The American Heart Association (AHA) is sharply critical of a bill passed last week in California that prevents local communities in the state from adopting any new local sugary drink taxes for the next 12 years. The AHA calls Assembly Bill 1838 “a last-minute, backroom deal negotiated and written in secret by beverage industry lobbyists and their allies” and warns that it is a significant step backwards in the ongoing effort to reduce overconsumption of sugary drinks.

“This is one of the worst pieces of legislation I have seen in more than 30 years spent fighting for better health for kids and families,” said Nancy Brown, AHA CEO. “We could not be more disappointed to see this bill, taken straight from the tobacco industry playbook, pass and will urge Governor Brown to veto this appalling legislation.”

Three California cities have already acted

Residents of Berkeley, San Francisco, Oakland and Albany all voted resoundingly in recent years to adopt sugary drink taxes in response to ongoing health concerns and to raise needed revenue for critical public health programs. Sugary drinks are the number one source of added sugars in the American diet. People who consume a greater percentage of their calories from added sugars are at a significantly higher risk of dying from heart disease. Nearly two-thirds of children drink at least one sugary drink every day, putting them at higher risk for heart disease, diabetes, stroke, cancer, hypertension and tooth decay.

A "bad bill"

“This is a bad bill designed to protect the soda industry while it promotes poor health,” said David Lee, M.D., President of the Western States Affiliate of the American Heart Association and a cardiologist in Palo Alto. “In fact, it will only worsen the threat of diabetes, heart disease and other chronic health conditions that millions of Californians already face every day.”

Research has affirmed the importance of allowing residents and their local elected officials to make these kinds of choices. A recent evaluation showed that sales of taxed sugary drinks in Berkeley dropped by 9.6 percent in the first year of the tax while sales of bottled water increased by 15.5 percent.

Meanwhile, 18 months after passage, food sector sales tax revenue in Berkeley rose by 15 percent and food sector jobs increased by 7.2 percent. More than $2.5 million in tax revenue has funded a variety of nutrition programs. San Francisco and Oakland have also begun directing millions of dollars of revenue from their taxes to health improvement initiatives in schools and communities.

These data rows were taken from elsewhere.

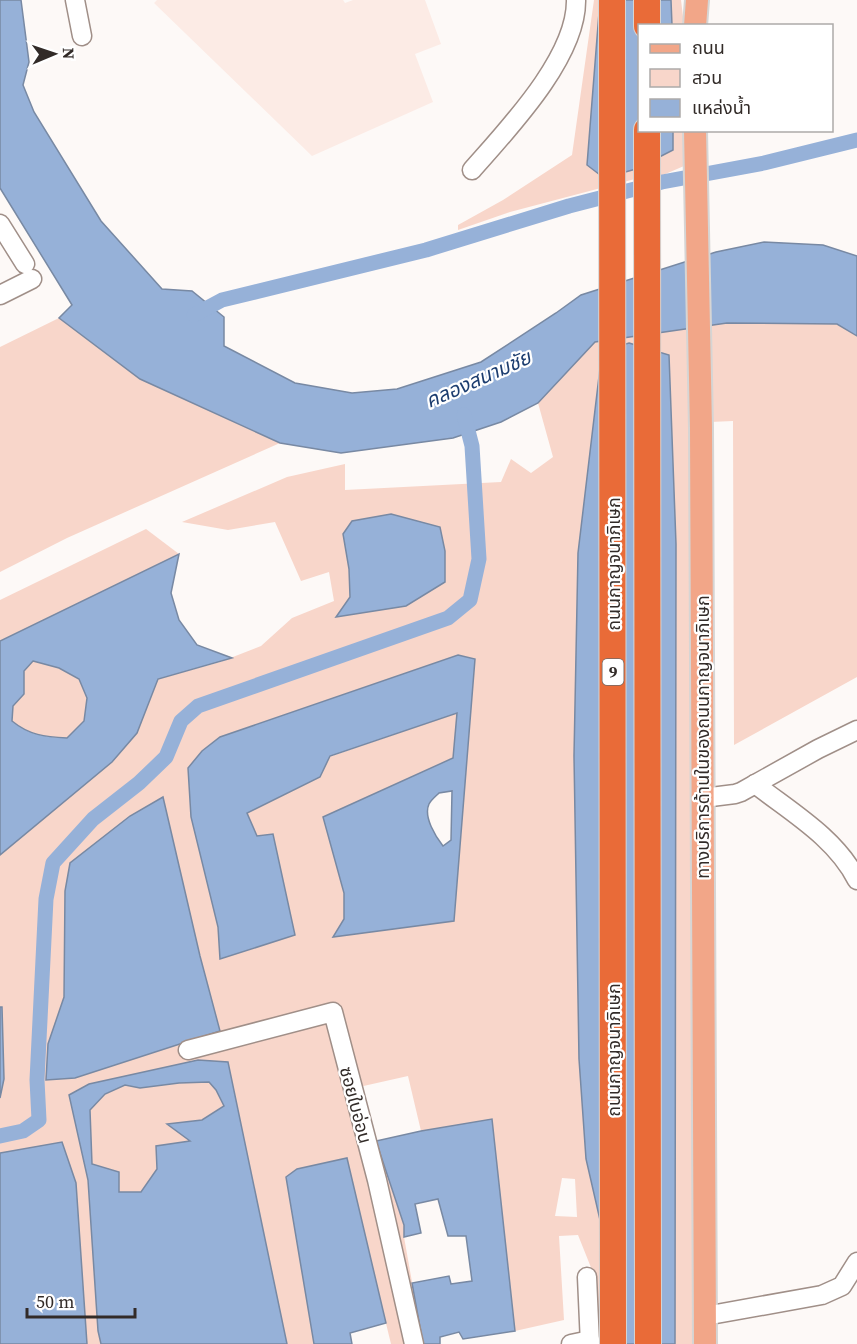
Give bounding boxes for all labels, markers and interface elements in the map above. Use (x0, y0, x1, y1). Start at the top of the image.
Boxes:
north arrow (24, 24, 84, 84)
legend (638, 24, 833, 132)
text: ถนน (692, 35, 725, 60)
text: N (58, 47, 80, 60)
text: สวน (692, 65, 722, 90)
text: แหล่งน้ำ (692, 95, 751, 120)
water label: คลองสนามชัย (421, 342, 537, 415)
street label: ถนนกาญจนาภิเษก (601, 497, 626, 631)
street label: ทางบริการด้านในของถนนกาญจนาภิเษก (690, 595, 715, 879)
road number: 9 (602, 659, 624, 685)
street label: ถนนกาญจนาภิเษก (601, 983, 626, 1117)
street label: ซอยใบอ่อน (334, 1064, 378, 1146)
scale bar (27, 1281, 135, 1319)
text: 50 m (36, 1289, 74, 1314)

Millions spent in marketing

The beverage industry spent $866 million in 2013 alone to market sugary drinks as fun and healthful and they are pushing legislation in states across the country to prevent communities from taking responsible action.

“This bill represents a new low in the beverage industry’s increasingly desperate attempts to preserve its profits by any possible means—arrogantly ignoring the open government Californians voted for, expect and deserve,” said Brown. “Despite this setback, the American Heart Association will redouble our efforts to support the right of communities to make decisions that help their residents lead healthier lives.”